Architect Warners vertelt in de oprichtingsvergadering een en ander over het clubhuis.

Meteen 100 leden

1934 oprichtingsvergadering 1934
De oprichtingsvergadering van de club.

De Revue der Sporten schrijft kort het volgende over de oprichtingsvergadering:

“Onder leiding van Mr. K. Jansma werd in het Amstel Hotel jl. Zaterdagmiddag de oprichtingsvergadering gehouden van de Amsterdamsche Golfclub welke de beschikking zal krijgen over de course welke de fa. Temmink laat aanleggen te Duivendrecht onder architectuur van Colt, Alison & Morrison Ltd.

Golf in Amsterdam belooft een succes te worden, want reeds meldden zich 100 leden aan, welk aantal, wanneer het volgend voorjaar met spelen wordt begonnen op de dan gereed zijnde eerste negen holes, nog beduidend zal stijgen.

Besloten werd, dat het voorloopig comité de leiding van de zaken zal houden tot het volgend jaar een Algemeene vergadering een bestuur zal kiezen. Koninklijke bewilliging zal op de Statuten worden aangevraagd. Aan Burgemeester D e V I u g t zal het eere-­voorzitterschap van de vereeniging worden aangeboden. Het Comité van oprichting bestaat uit de volgende heeren: W. B r u s s e, Mr. L. v a n C r a n e n b u r g h . J . T. C r è m e r, Mr. K. Jansma, Gust. Jiskoot, G. W. A. L u d e n, Dr. W. S i e g e r, J. A. A. S t r a ama n , Mr. J. A. van S o n s b e e c k . Secretaris van de club is H. B. C. F a I k te Duivendrecht.

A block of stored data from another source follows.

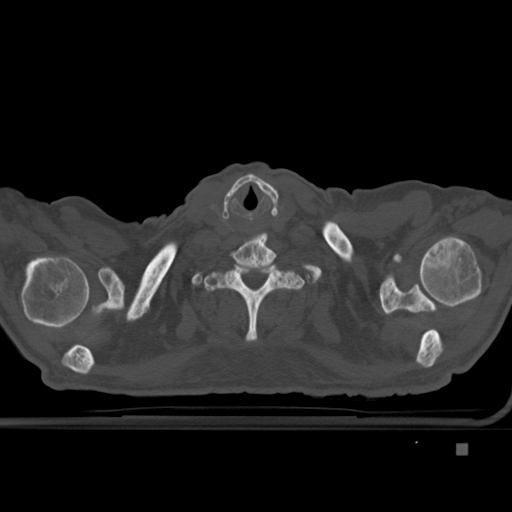
CT including the spine, one axial slice; slice 362 of 451 in the series (ordered by position); bone window (W 1800 / L 400 HU); 1.5 mm slice thickness; 512 × 512 image matrix, field of view 378 × 378 mm. Patient: male, 75 years. Case-level facts recorded for this patient, not image findings: primary cancer: prostate.
Outlined on this slice (semi-automatically segmented with operator editing):
- T1 vertebra: box from (x=204, y=261) to (x=305, y=342) px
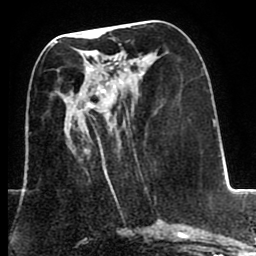
Breast MRI (dynamic contrast-enhanced), one axial slice; slice 33 of 80 in the series (ordered by position); cropped to one breast; dynamic contrast-enhanced series, time point 2 of 8 at this slice position (early post-contrast); 1.5 T; TE 2.6 ms, TR 5.6 ms; 2 mm slice thickness; 256 × 256 image matrix. Female patient.
Outlined on this slice (semi-automatic segmentation, software-assisted and operator-edited):
- enhancing-tissue mask used for the functional tumour volume (all voxels passing the contrast-enhancement thresholds inside the analysis volume; usually the tumour): bounding box [x1, y1, x2, y2] px = [85, 56, 140, 200]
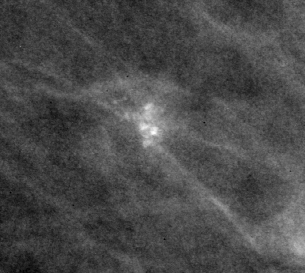
Cropped region of a digitized screen-film mammogram centred on a radiologist-marked abnormality, left breast, MLO view.
Finding: calcifications, morphology pleomorphic, distribution clustered; BI-RADS assessment category 4; pathology result (as recorded, not read from the image): benign.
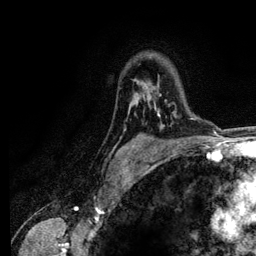
Breast MRI (dynamic contrast-enhanced), one axial slice; slice 90 of 134 in the series (ordered by position); cropped to one breast; dynamic contrast-enhanced series, time point 2 of 6 at this slice position (early post-contrast); 3 T; TE 4.2 ms, TR 7.9 ms; 1.2 mm slice thickness; 256 × 256 image matrix, field of view 170 × 170 mm. Female patient.
Annotated regions visible in this slice (semi-automatic segmentation, software-assisted and operator-edited):
- enhancing-tissue mask used for the functional tumour volume (all voxels passing the contrast-enhancement thresholds inside the analysis volume; usually the tumour): bounding box [x1, y1, x2, y2] px = [153, 84, 177, 117]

Na afloop van de vergadering werd een bezoek gebracht aan de course te Duivendrecht, waar men blijkt van opschieten te weten. De eerste negen holes naderen hun voltooiing; het alleraardigste clubhuis, dat een attractie voor Amsterdam zal worden, eveneens. Reeds maakte de ‘lake’ velen beangst voor een te korte drive en de film vereeuwigde reeds het te water gaan van den eersten bal, geen ‘floater’.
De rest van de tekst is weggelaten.